In the Domain of Body Culture

The image of the crowd belongs to the domain of body culture. It’s unquestionable powerful lies in momentum, where the body—as mass—replaces the singular mind. Last month, as crowds proliferated across the Middle East, there was a brief interlude here in the US in form of the Super bowl and its halftime show. The extreme juxtaposition between the two events left me contemplating the meaning of crowds, democracy, and whether or not the domain of body culture here in the US will ever move beyond the singular mind of capitalism.

“The Mass Ornament” is Kracauer’s famous essay on the crowd as an emotionless replication of the capitalist system of reproduction. Kracauer’s vessel for discussion is the Tiller Girls, a troop of women most akin to the Rockettes, known for their ability to use body parts to achieve interesting visual ornamentation. Calling them “products of American distraction factories,” Kracauer states: “The mass ornament is the aesthetic reflex of the rationality to which the prevailing economic system aspires,”(79).

This seems an apt description of the spectacle, from the Black Eyed Peas conscious aesthetic of multi-cultural bling, the meddly of American classics that relied on visual prompts encouraging the crowd to Pump It Up! and the cheap imitation of Daft Punk androgyny in the form of LED-clad background dancers. With the exception of Usher (who is dismissed from this discussion) the whole thing fit Kracauer’s Mass Ornament: it was a crowd, it had momentum and it even had power but, it was ambivalent and thus an end in and of itself.

“The commodities that it spews forth are not actually produced to be possessed; rather, they are made for the sake of a profit that knows no limit…value is not produced for the sake of value,”(78).

If this wasn’t clear from the beginning, then consider the media’s post-performance debate on the monetary figure Slash got to emerge from the ground.

Kracauer is often criticized for his failure to fact check the origins of the Tiller Girls, they were British, thus making his connection between Fordism and the mechanical formations of female legs less relevant. But maybe that connection was never meant to be. Perhaps the art of scientific management died with Detroit. For all the commonalities between the half-time show and the Tiller Girls, precision is not one of them.

I was reminded of this while watching the LED dancers. One arm was up, and one row over it was to the side. There was movement, energy was expended, but the robot dance was not mechanical enough and the pump it up failed to pump. The performance reflects the prevailing American mentality that impressions are best made through size and scale.
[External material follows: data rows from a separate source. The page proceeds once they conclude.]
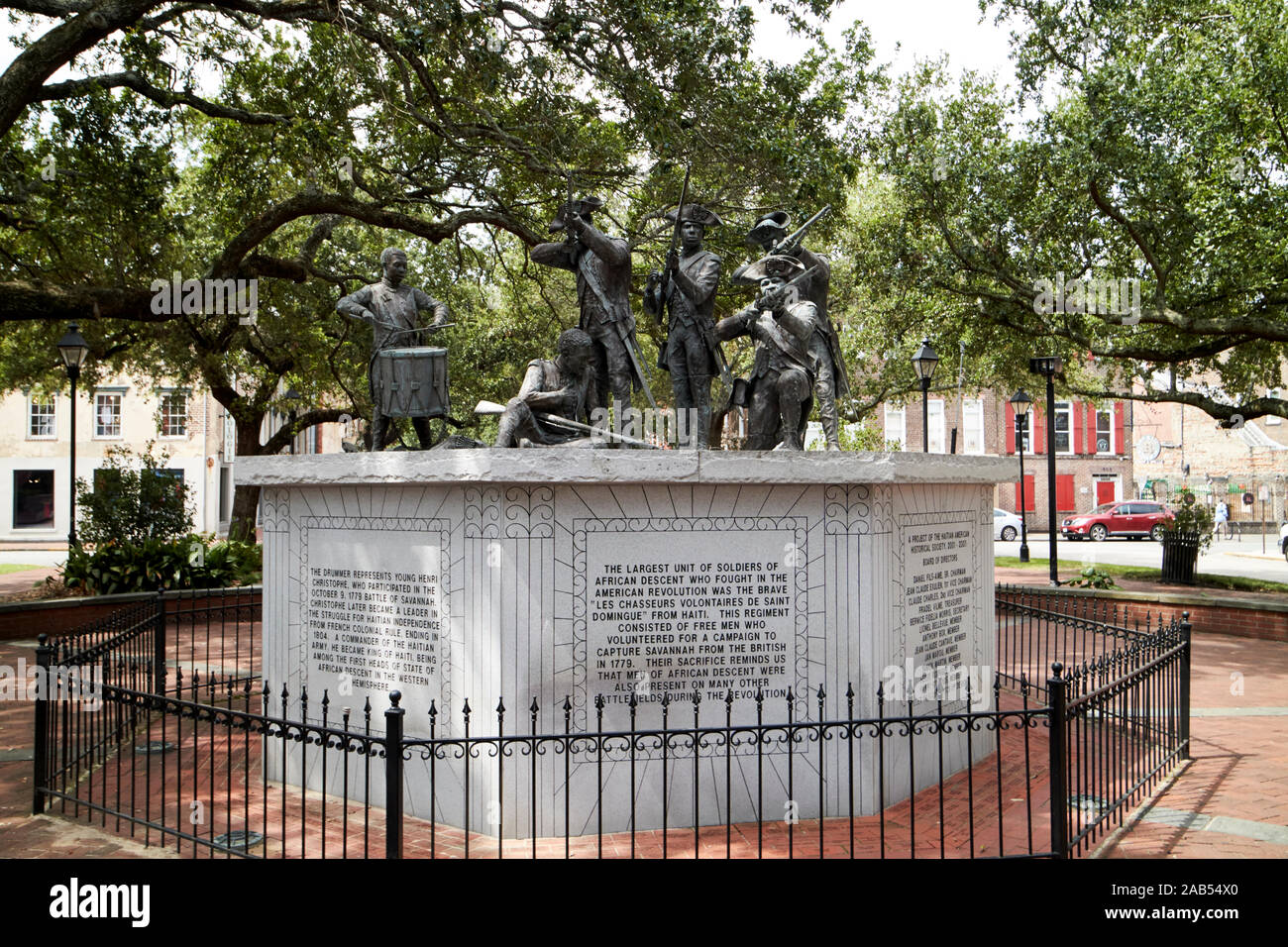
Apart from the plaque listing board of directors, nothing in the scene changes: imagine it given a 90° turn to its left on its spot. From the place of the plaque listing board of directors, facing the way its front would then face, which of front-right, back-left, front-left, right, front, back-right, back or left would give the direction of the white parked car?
front-left

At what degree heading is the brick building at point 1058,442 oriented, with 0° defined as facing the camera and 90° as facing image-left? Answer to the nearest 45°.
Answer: approximately 0°

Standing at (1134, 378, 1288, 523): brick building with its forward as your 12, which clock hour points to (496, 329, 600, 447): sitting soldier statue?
The sitting soldier statue is roughly at 12 o'clock from the brick building.

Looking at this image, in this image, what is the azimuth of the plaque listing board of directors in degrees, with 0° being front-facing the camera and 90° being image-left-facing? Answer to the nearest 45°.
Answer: approximately 315°

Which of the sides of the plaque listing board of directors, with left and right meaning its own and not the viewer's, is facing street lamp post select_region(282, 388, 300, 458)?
back

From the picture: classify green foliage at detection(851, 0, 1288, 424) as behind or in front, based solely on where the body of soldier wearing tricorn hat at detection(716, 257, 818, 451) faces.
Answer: behind

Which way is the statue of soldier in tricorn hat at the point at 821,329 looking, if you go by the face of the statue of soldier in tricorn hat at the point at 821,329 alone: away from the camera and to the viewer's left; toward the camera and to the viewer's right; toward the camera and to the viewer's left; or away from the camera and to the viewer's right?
toward the camera and to the viewer's left

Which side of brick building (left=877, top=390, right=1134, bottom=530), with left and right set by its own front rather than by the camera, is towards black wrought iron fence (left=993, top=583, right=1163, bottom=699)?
front
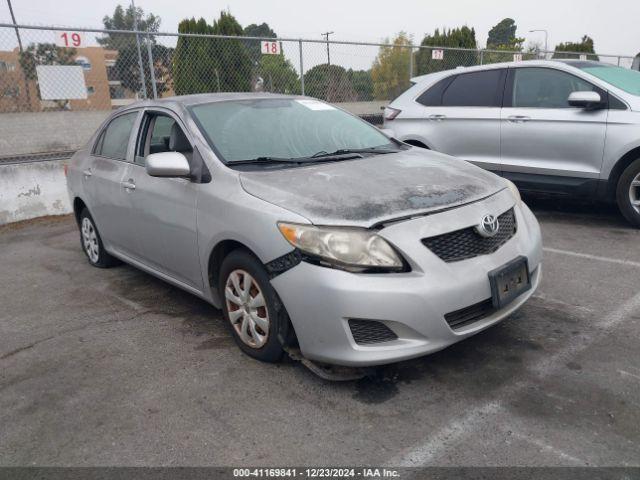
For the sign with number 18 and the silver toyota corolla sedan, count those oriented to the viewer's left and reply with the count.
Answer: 0

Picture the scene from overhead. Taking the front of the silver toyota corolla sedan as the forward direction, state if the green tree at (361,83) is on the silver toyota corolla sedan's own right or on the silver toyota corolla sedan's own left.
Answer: on the silver toyota corolla sedan's own left

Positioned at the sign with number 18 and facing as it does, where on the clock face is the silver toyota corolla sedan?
The silver toyota corolla sedan is roughly at 12 o'clock from the sign with number 18.

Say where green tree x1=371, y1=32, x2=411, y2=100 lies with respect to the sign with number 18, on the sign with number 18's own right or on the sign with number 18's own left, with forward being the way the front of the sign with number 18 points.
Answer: on the sign with number 18's own left

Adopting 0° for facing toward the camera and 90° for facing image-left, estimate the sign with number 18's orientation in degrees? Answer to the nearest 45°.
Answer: approximately 0°

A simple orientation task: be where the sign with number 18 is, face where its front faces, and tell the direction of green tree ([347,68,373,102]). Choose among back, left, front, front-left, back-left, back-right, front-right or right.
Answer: back-left

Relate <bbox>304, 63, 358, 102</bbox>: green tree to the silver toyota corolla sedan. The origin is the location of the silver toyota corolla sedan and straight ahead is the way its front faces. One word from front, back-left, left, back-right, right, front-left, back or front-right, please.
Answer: back-left

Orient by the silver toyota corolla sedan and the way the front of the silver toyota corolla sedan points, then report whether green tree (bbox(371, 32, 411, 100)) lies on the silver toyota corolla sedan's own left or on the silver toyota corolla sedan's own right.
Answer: on the silver toyota corolla sedan's own left

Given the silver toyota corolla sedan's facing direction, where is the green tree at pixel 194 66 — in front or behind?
behind

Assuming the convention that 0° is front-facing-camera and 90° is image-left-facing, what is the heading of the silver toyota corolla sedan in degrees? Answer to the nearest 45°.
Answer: approximately 315°

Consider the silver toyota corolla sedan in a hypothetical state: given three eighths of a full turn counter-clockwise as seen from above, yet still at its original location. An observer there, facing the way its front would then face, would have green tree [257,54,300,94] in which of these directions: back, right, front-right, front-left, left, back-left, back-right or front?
front

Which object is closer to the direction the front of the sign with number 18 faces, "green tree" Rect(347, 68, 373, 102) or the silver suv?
the silver suv

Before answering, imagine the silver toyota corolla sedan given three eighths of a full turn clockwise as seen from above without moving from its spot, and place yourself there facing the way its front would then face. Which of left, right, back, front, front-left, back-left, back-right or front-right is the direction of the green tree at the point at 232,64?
right

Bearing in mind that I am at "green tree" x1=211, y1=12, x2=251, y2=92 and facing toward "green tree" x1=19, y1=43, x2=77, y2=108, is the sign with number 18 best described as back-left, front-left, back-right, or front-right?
back-left
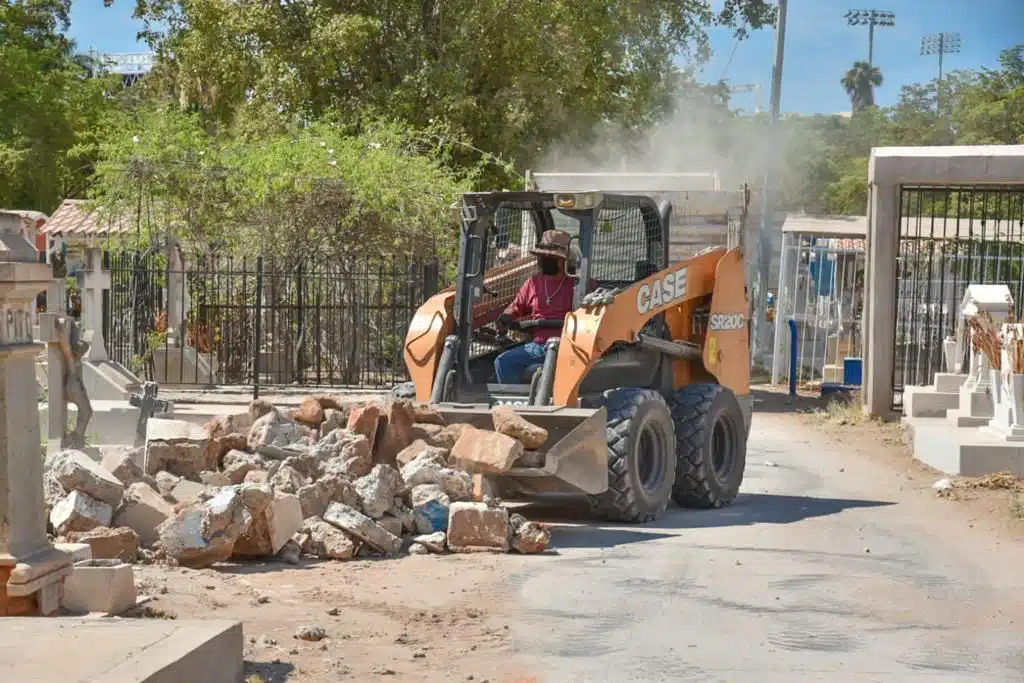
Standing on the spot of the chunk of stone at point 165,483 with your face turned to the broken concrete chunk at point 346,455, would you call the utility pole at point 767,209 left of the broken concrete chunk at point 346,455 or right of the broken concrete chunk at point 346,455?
left

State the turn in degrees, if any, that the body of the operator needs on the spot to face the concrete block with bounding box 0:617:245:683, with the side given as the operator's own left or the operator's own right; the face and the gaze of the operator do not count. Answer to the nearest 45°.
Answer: approximately 45° to the operator's own left

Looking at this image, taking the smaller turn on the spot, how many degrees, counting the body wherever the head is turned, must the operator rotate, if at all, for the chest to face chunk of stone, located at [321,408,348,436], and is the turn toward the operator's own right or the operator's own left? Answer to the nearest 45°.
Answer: approximately 45° to the operator's own right

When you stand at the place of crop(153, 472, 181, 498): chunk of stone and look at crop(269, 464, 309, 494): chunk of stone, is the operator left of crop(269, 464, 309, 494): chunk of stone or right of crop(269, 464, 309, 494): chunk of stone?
left

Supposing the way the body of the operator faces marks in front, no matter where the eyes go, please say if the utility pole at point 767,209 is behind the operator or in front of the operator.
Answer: behind

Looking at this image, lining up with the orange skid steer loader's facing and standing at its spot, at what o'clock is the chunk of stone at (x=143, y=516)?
The chunk of stone is roughly at 12 o'clock from the orange skid steer loader.

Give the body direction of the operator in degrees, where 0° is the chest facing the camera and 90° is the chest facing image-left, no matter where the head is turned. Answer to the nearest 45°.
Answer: approximately 45°

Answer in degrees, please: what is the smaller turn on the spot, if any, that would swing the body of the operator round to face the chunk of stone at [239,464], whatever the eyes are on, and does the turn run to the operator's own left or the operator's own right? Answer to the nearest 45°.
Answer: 0° — they already face it

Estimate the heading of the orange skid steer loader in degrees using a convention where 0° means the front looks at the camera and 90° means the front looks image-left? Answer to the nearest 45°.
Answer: approximately 45°

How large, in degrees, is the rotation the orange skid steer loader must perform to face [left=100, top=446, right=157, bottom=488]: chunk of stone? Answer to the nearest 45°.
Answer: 0° — it already faces it

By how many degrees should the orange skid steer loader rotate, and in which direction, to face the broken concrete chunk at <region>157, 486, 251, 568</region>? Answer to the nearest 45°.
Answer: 0° — it already faces it
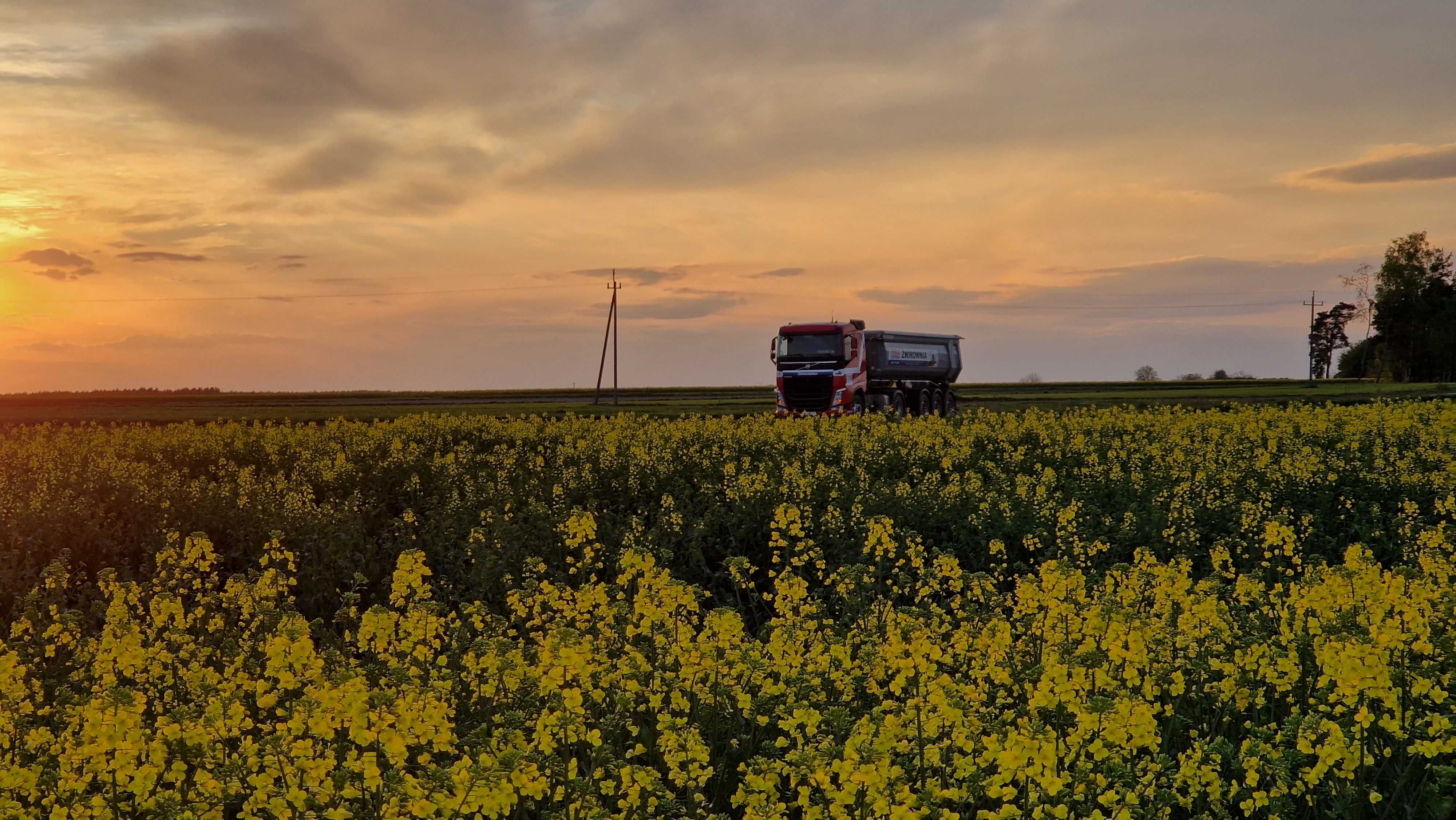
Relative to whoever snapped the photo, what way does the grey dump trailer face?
facing the viewer and to the left of the viewer
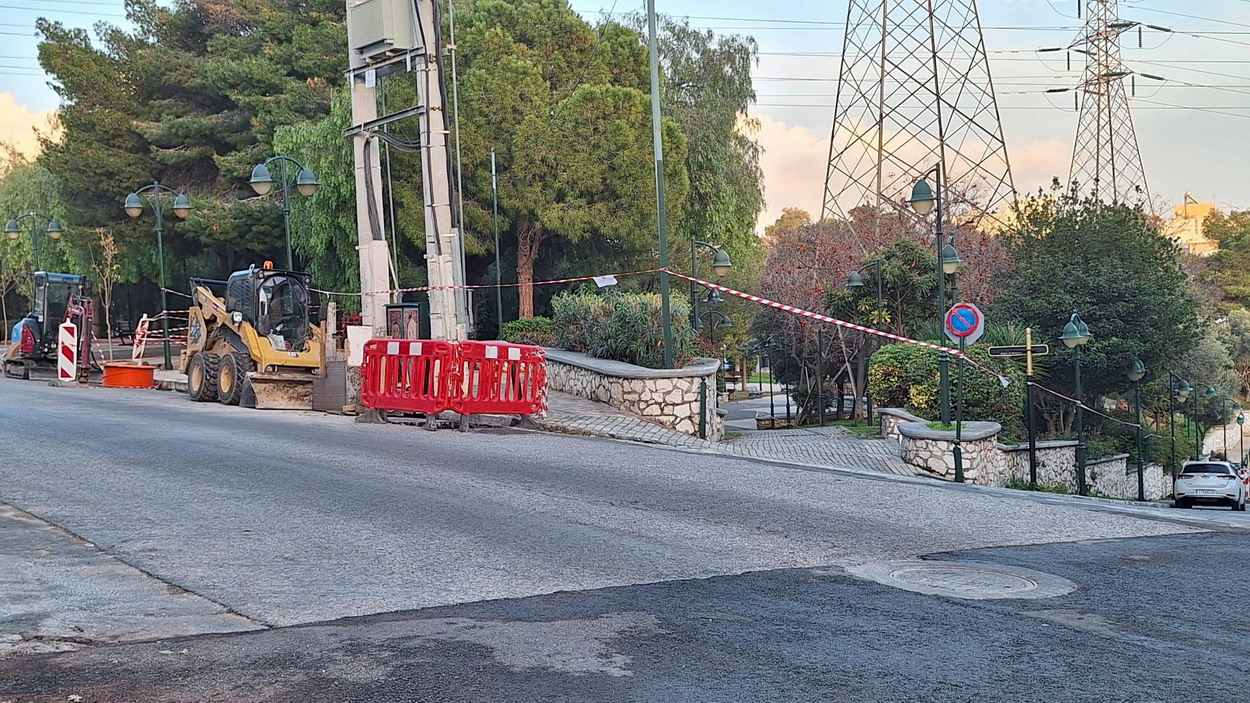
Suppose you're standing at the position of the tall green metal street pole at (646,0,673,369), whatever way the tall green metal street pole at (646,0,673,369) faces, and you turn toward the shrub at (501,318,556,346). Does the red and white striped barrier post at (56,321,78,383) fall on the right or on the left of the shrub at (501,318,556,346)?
left

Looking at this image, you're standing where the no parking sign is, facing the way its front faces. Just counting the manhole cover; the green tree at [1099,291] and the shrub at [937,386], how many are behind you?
2

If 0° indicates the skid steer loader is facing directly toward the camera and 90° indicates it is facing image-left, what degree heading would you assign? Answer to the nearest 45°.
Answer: approximately 315°

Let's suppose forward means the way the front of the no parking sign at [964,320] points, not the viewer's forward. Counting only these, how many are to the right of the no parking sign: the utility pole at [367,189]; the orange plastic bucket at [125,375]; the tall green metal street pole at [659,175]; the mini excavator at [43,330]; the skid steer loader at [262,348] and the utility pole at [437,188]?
6

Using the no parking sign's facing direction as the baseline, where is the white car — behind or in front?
behind

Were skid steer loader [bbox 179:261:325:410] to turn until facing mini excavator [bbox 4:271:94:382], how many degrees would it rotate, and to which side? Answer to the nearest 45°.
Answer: approximately 180°

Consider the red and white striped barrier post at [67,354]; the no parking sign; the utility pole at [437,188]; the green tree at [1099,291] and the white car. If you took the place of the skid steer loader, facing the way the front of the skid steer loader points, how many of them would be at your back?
1

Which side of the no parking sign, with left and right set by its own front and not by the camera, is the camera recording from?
front

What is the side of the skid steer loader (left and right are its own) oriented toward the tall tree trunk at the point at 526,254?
left

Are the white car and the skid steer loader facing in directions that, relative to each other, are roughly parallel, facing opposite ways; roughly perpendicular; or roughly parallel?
roughly perpendicular

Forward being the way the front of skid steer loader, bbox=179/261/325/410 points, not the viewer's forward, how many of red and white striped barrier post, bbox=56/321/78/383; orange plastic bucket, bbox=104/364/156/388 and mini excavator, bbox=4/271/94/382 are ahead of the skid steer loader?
0

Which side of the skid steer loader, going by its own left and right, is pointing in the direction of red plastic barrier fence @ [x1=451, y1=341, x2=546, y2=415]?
front
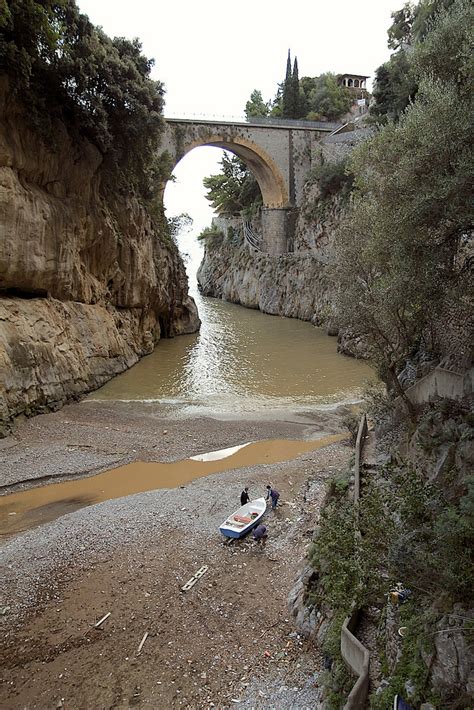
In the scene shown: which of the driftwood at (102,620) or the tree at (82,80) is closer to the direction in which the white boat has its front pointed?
the tree

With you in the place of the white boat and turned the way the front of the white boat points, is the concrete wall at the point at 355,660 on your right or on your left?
on your right

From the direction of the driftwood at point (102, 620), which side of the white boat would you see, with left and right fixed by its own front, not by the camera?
back

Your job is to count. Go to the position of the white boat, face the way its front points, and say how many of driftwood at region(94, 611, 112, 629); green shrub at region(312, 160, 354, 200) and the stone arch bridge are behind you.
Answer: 1

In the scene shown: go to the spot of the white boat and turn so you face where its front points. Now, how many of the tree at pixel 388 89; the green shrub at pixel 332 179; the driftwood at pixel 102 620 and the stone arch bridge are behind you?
1

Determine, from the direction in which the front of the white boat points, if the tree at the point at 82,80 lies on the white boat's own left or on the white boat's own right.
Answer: on the white boat's own left

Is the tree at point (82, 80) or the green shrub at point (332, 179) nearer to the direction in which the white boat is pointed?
the green shrub

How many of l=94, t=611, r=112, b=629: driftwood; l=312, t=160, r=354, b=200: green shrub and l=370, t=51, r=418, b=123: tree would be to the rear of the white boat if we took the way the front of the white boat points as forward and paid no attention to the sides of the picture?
1

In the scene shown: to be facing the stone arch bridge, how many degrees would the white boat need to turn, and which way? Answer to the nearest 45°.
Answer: approximately 45° to its left

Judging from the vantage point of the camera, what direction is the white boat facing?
facing away from the viewer and to the right of the viewer

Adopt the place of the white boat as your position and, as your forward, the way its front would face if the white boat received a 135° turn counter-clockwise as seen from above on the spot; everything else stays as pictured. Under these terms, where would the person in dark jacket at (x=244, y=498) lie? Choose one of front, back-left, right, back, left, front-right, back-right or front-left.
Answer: right
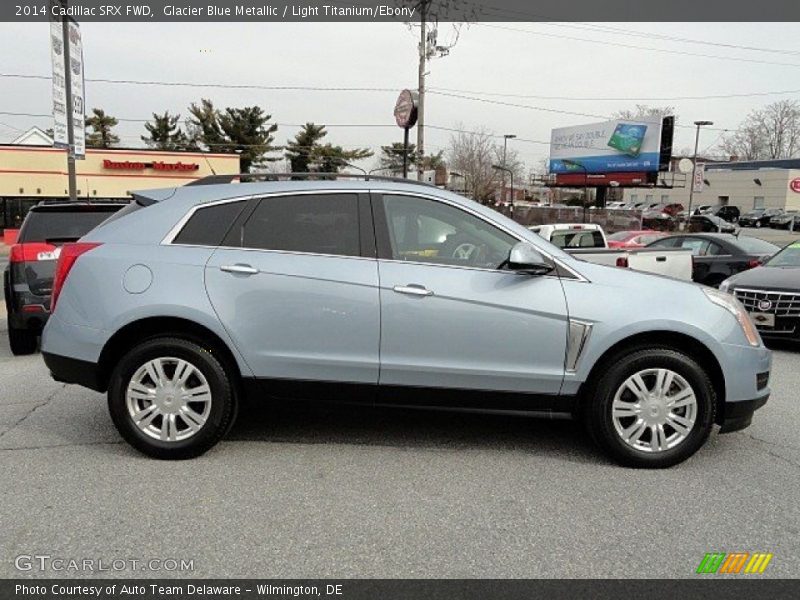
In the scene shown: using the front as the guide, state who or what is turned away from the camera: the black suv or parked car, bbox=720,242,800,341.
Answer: the black suv

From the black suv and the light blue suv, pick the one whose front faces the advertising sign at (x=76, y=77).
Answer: the black suv

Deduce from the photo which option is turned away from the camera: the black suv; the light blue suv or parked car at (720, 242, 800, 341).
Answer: the black suv

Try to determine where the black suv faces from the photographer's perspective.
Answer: facing away from the viewer

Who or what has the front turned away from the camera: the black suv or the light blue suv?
the black suv

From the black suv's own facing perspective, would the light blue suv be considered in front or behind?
behind

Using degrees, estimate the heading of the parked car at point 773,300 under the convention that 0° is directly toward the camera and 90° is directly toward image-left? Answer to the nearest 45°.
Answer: approximately 45°

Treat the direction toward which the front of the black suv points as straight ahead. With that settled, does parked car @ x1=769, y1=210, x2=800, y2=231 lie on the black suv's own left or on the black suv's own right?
on the black suv's own right

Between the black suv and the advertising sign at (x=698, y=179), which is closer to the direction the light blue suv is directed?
the advertising sign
With so much to look at, no one would notice all the mistakes–like the failure for the V in LOVE to light up.

To me, that seems an accurate description of our prevailing economic system.

The show concluded with confetti of the red, white, and blue variety, suggesting the event could be connected to a broader sense of nationalism.

Fairy tales can become reality only on the ruins of natural unities,”(81) Kracauer concludes. American democracy might have once been a reality but it seems it have joined Sleeping Beauty in her 100 year slumber. Vapid spectacle is how the American crowd achieves its happily ever after, it’s time we look elsewhere for the power of the crowd and new fairy tales of democracy.